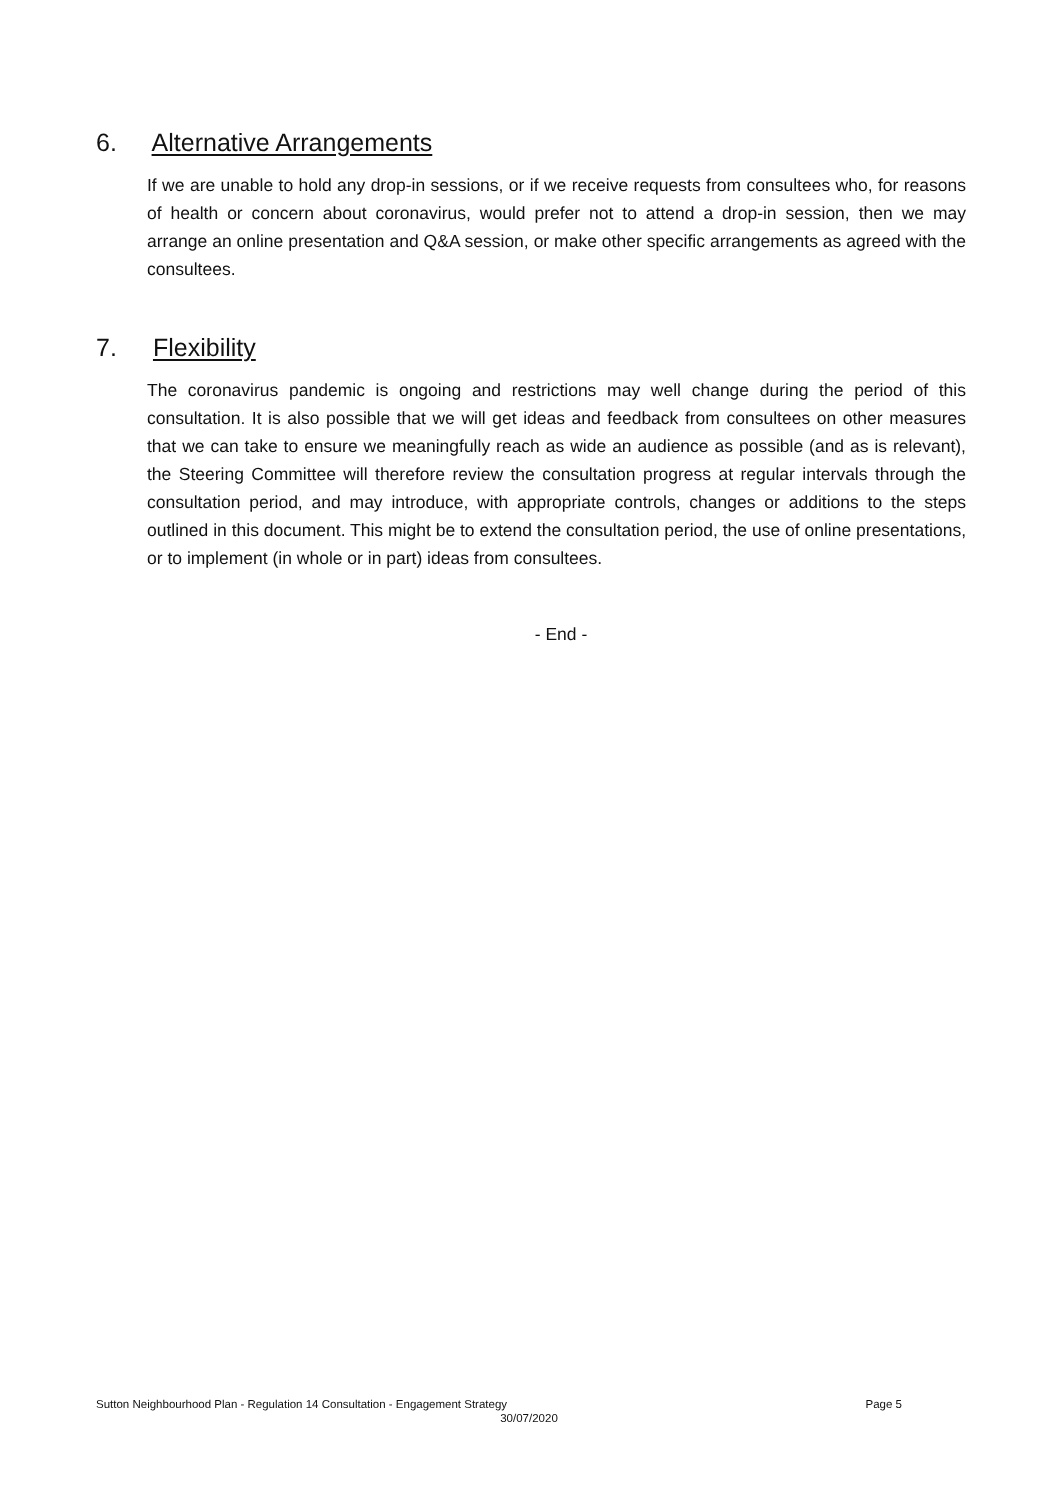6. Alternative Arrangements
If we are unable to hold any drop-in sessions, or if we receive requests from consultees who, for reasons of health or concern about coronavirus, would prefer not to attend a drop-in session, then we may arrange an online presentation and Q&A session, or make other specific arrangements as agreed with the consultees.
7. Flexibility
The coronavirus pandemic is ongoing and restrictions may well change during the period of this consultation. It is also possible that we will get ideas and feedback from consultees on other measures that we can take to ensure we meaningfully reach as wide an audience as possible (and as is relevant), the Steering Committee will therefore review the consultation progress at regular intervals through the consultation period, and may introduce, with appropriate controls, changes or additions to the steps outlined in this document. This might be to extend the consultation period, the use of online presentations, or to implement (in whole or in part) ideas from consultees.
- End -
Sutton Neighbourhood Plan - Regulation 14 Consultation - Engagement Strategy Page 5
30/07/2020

——

Aim of the exercise:
Would you please copy, word for word, everything above from the line containing "If we are unable" down to the line containing "7. Flexibility", those two lines included?

Solution:
If we are unable to hold any drop-in sessions, or if we receive requests from consultees who, for reasons of health or concern about coronavirus, would prefer not to attend a drop-in session, then we may arrange an online presentation and Q&A session, or make other specific arrangements as agreed with the consultees.
7. Flexibility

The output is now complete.